start Entries

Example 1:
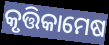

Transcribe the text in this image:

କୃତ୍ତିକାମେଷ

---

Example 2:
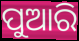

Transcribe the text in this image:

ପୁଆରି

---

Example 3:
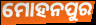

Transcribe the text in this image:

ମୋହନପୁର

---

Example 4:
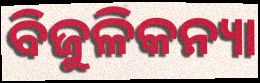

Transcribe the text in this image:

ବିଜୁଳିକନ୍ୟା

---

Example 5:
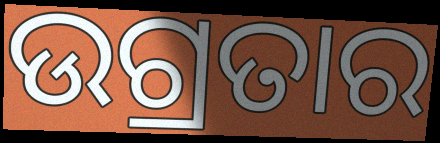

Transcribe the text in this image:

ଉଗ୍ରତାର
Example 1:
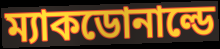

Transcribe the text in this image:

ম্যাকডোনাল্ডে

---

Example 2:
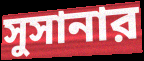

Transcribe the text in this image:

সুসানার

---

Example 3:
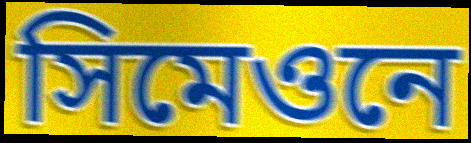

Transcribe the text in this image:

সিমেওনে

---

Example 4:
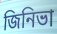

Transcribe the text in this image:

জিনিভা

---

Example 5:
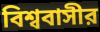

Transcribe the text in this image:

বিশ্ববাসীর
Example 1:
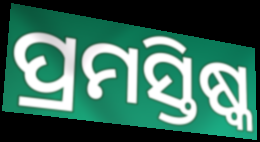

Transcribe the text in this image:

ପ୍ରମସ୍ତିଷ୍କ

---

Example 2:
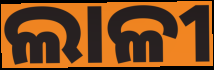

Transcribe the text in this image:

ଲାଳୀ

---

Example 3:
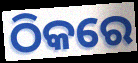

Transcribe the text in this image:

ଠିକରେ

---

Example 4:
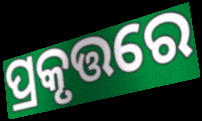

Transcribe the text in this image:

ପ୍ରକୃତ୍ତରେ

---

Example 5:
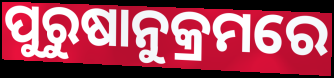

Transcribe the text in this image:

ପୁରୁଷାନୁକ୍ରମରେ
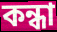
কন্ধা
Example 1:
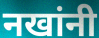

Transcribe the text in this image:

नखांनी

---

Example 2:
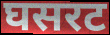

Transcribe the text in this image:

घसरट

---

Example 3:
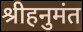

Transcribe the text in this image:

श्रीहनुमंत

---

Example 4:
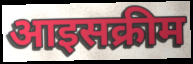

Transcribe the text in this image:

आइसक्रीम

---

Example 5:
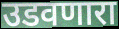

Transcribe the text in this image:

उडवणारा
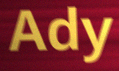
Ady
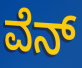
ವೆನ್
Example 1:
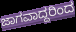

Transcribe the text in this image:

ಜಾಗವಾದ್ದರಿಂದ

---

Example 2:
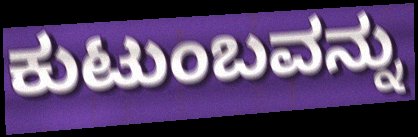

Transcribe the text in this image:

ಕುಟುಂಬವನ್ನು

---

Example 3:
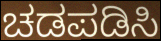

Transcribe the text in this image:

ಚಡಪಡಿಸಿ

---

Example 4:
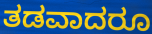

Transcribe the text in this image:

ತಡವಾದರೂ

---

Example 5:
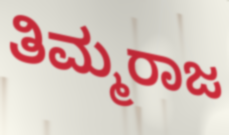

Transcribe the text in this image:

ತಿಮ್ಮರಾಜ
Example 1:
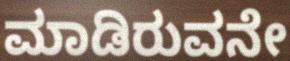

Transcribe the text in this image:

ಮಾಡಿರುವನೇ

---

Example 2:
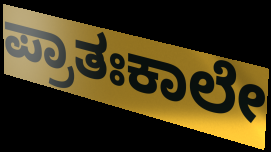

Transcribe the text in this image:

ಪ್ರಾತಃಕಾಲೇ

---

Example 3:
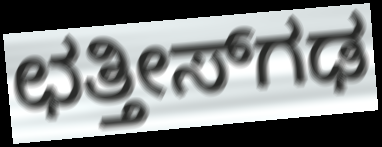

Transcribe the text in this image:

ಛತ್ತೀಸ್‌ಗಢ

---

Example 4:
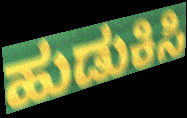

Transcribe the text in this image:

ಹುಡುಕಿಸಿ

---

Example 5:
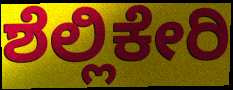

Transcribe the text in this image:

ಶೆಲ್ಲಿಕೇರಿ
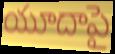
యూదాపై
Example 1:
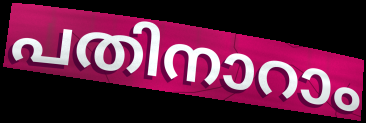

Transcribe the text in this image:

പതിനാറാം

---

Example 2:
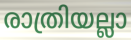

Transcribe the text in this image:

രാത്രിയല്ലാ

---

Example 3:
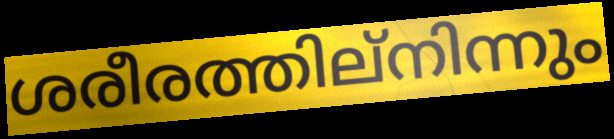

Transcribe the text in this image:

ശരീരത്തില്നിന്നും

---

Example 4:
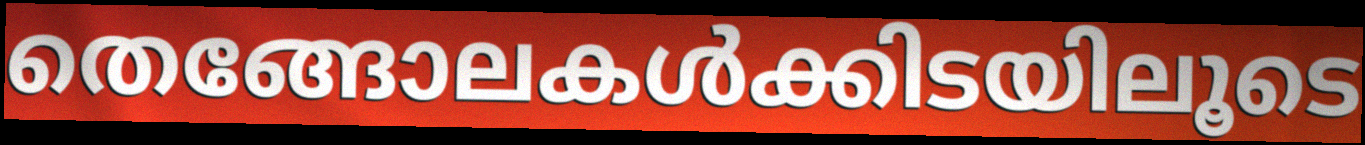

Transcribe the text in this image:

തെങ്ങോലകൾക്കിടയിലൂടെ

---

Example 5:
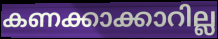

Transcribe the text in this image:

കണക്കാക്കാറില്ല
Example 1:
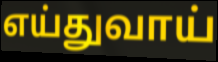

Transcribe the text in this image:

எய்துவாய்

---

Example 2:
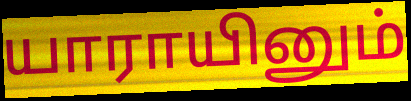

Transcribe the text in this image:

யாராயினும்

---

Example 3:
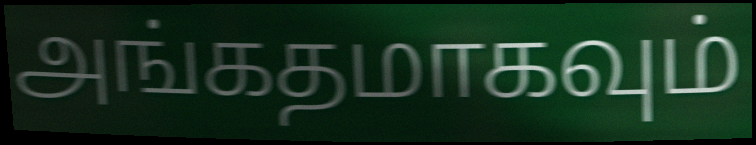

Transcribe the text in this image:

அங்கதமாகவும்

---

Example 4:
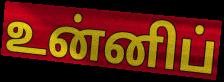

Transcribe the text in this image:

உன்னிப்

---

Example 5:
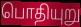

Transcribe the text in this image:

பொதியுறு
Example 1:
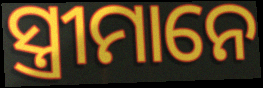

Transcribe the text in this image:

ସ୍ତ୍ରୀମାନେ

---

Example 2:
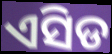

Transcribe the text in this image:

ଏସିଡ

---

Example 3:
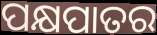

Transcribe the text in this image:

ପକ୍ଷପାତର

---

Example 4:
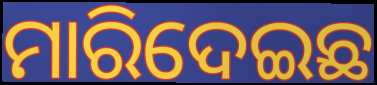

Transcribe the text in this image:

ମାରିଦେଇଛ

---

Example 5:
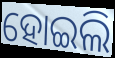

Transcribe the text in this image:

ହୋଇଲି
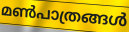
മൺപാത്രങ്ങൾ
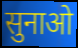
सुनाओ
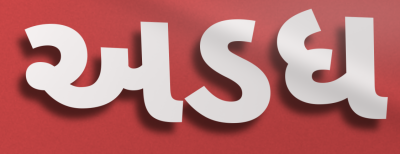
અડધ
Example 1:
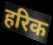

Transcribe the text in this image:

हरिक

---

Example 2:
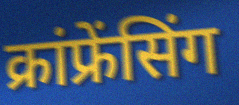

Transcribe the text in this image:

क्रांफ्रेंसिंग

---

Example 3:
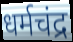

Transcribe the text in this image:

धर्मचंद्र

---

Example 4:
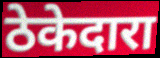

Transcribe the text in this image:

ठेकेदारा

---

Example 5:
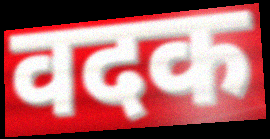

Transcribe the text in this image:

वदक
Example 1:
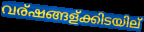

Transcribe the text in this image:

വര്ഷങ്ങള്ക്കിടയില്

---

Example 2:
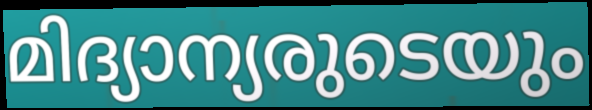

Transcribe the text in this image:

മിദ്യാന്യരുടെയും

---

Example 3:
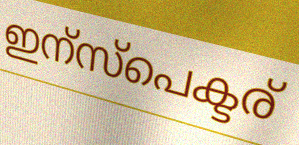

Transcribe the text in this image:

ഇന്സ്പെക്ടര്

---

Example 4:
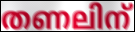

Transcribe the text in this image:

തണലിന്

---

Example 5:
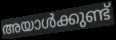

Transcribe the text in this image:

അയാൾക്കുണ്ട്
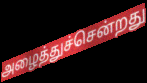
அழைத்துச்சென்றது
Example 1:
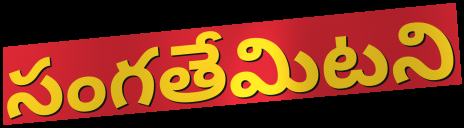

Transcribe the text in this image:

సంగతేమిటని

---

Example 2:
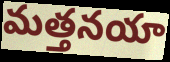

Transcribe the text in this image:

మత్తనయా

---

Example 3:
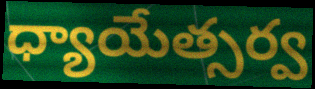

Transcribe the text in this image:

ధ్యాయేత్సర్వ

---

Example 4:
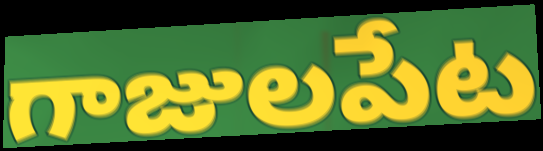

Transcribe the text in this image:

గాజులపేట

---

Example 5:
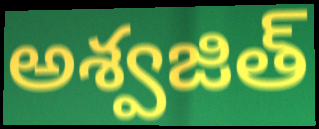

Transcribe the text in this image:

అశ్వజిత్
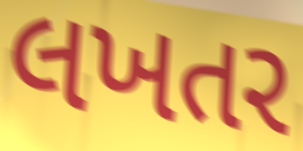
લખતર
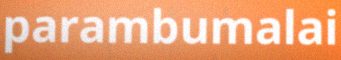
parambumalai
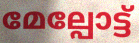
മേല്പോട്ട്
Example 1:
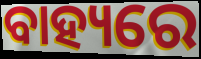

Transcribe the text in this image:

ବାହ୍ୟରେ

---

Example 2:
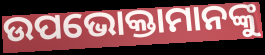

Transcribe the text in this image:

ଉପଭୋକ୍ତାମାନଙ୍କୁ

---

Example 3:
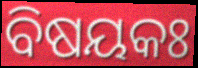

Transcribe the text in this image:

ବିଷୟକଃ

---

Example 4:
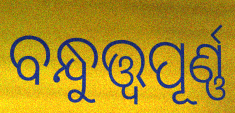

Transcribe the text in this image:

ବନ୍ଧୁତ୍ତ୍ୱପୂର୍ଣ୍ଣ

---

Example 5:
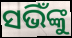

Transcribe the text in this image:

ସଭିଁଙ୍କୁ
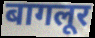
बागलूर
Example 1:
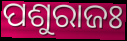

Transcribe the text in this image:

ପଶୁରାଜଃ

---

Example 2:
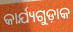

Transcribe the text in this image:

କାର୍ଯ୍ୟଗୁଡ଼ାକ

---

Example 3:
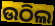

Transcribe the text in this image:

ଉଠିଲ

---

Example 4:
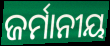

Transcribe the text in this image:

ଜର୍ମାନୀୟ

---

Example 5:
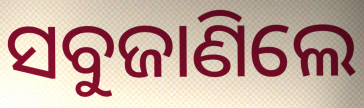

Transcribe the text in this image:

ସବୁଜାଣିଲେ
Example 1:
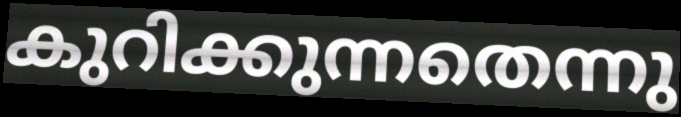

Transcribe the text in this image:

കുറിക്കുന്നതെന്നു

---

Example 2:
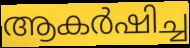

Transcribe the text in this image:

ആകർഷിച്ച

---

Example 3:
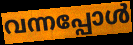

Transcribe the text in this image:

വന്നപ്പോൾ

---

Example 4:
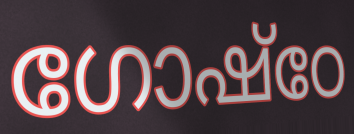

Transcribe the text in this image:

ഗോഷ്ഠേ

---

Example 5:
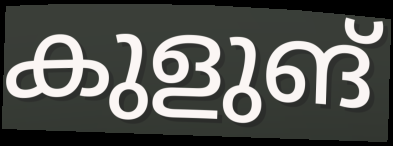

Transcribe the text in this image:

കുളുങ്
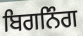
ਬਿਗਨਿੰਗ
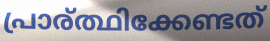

end Entries

Written request: Reproduce every line of the records above, word for word, leaving out the pictures.

Exercise response:
Example 1:

Transcribe the text in this image:

କୃତ୍ତିକାମେଷ

---

Example 2:

Transcribe the text in this image:

ପୁଆରି

---

Example 3:

Transcribe the text in this image:

ମୋହନପୁର

---

Example 4:

Transcribe the text in this image:

ବିଜୁଳିକନ୍ୟା

---

Example 5:

Transcribe the text in this image:

ଉଗ୍ରତାର
Example 1:

Transcribe the text in this image:

ম্যাকডোনাল্ডে

---

Example 2:

Transcribe the text in this image:

সুসানার

---

Example 3:

Transcribe the text in this image:

সিমেওনে

---

Example 4:

Transcribe the text in this image:

জিনিভা

---

Example 5:

Transcribe the text in this image:

বিশ্ববাসীর
Example 1:

Transcribe the text in this image:

ପ୍ରମସ୍ତିଷ୍କ

---

Example 2:

Transcribe the text in this image:

ଲାଳୀ

---

Example 3:

Transcribe the text in this image:

ଠିକରେ

---

Example 4:

Transcribe the text in this image:

ପ୍ରକୃତ୍ତରେ

---

Example 5:

Transcribe the text in this image:

ପୁରୁଷାନୁକ୍ରମରେ
কন্ধা
Example 1:

Transcribe the text in this image:

नखांनी

---

Example 2:

Transcribe the text in this image:

घसरट

---

Example 3:

Transcribe the text in this image:

श्रीहनुमंत

---

Example 4:

Transcribe the text in this image:

आइसक्रीम

---

Example 5:

Transcribe the text in this image:

उडवणारा
Ady
ವೆನ್
Example 1:

Transcribe the text in this image:

ಜಾಗವಾದ್ದರಿಂದ

---

Example 2:

Transcribe the text in this image:

ಕುಟುಂಬವನ್ನು

---

Example 3:

Transcribe the text in this image:

ಚಡಪಡಿಸಿ

---

Example 4:

Transcribe the text in this image:

ತಡವಾದರೂ

---

Example 5:

Transcribe the text in this image:

ತಿಮ್ಮರಾಜ
Example 1:

Transcribe the text in this image:

ಮಾಡಿರುವನೇ

---

Example 2:

Transcribe the text in this image:

ಪ್ರಾತಃಕಾಲೇ

---

Example 3:

Transcribe the text in this image:

ಛತ್ತೀಸ್‌ಗಢ

---

Example 4:

Transcribe the text in this image:

ಹುಡುಕಿಸಿ

---

Example 5:

Transcribe the text in this image:

ಶೆಲ್ಲಿಕೇರಿ
యూదాపై
Example 1:

Transcribe the text in this image:

പതിനാറാം

---

Example 2:

Transcribe the text in this image:

രാത്രിയല്ലാ

---

Example 3:

Transcribe the text in this image:

ശരീരത്തില്നിന്നും

---

Example 4:

Transcribe the text in this image:

തെങ്ങോലകൾക്കിടയിലൂടെ

---

Example 5:

Transcribe the text in this image:

കണക്കാക്കാറില്ല
Example 1:

Transcribe the text in this image:

எய்துவாய்

---

Example 2:

Transcribe the text in this image:

யாராயினும்

---

Example 3:

Transcribe the text in this image:

அங்கதமாகவும்

---

Example 4:

Transcribe the text in this image:

உன்னிப்

---

Example 5:

Transcribe the text in this image:

பொதியுறு
Example 1:

Transcribe the text in this image:

ସ୍ତ୍ରୀମାନେ

---

Example 2:

Transcribe the text in this image:

ଏସିଡ

---

Example 3:

Transcribe the text in this image:

ପକ୍ଷପାତର

---

Example 4:

Transcribe the text in this image:

ମାରିଦେଇଛ

---

Example 5:

Transcribe the text in this image:

ହୋଇଲି
മൺപാത്രങ്ങൾ
सुनाओ
અડધ
Example 1:

Transcribe the text in this image:

हरिक

---

Example 2:

Transcribe the text in this image:

क्रांफ्रेंसिंग

---

Example 3:

Transcribe the text in this image:

धर्मचंद्र

---

Example 4:

Transcribe the text in this image:

ठेकेदारा

---

Example 5:

Transcribe the text in this image:

वदक
Example 1:

Transcribe the text in this image:

വര്ഷങ്ങള്ക്കിടയില്

---

Example 2:

Transcribe the text in this image:

മിദ്യാന്യരുടെയും

---

Example 3:

Transcribe the text in this image:

ഇന്സ്പെക്ടര്

---

Example 4:

Transcribe the text in this image:

തണലിന്

---

Example 5:

Transcribe the text in this image:

അയാൾക്കുണ്ട്
அழைத்துச்சென்றது
Example 1:

Transcribe the text in this image:

సంగతేమిటని

---

Example 2:

Transcribe the text in this image:

మత్తనయా

---

Example 3:

Transcribe the text in this image:

ధ్యాయేత్సర్వ

---

Example 4:

Transcribe the text in this image:

గాజులపేట

---

Example 5:

Transcribe the text in this image:

అశ్వజిత్
લખતર
parambumalai
മേല്പോട്ട്
Example 1:

Transcribe the text in this image:

ବାହ୍ୟରେ

---

Example 2:

Transcribe the text in this image:

ଉପଭୋକ୍ତାମାନଙ୍କୁ

---

Example 3:

Transcribe the text in this image:

ବିଷୟକଃ

---

Example 4:

Transcribe the text in this image:

ବନ୍ଧୁତ୍ତ୍ୱପୂର୍ଣ୍ଣ

---

Example 5:

Transcribe the text in this image:

ସଭିଁଙ୍କୁ
बागलूर
Example 1:

Transcribe the text in this image:

ପଶୁରାଜଃ

---

Example 2:

Transcribe the text in this image:

କାର୍ଯ୍ୟଗୁଡ଼ାକ

---

Example 3:

Transcribe the text in this image:

ଉଠିଲ

---

Example 4:

Transcribe the text in this image:

ଜର୍ମାନୀୟ

---

Example 5:

Transcribe the text in this image:

ସବୁଜାଣିଲେ
Example 1:

Transcribe the text in this image:

കുറിക്കുന്നതെന്നു

---

Example 2:

Transcribe the text in this image:

ആകർഷിച്ച

---

Example 3:

Transcribe the text in this image:

വന്നപ്പോൾ

---

Example 4:

Transcribe the text in this image:

ഗോഷ്ഠേ

---

Example 5:

Transcribe the text in this image:

കുളുങ്
ਬਿਗਨਿੰਗ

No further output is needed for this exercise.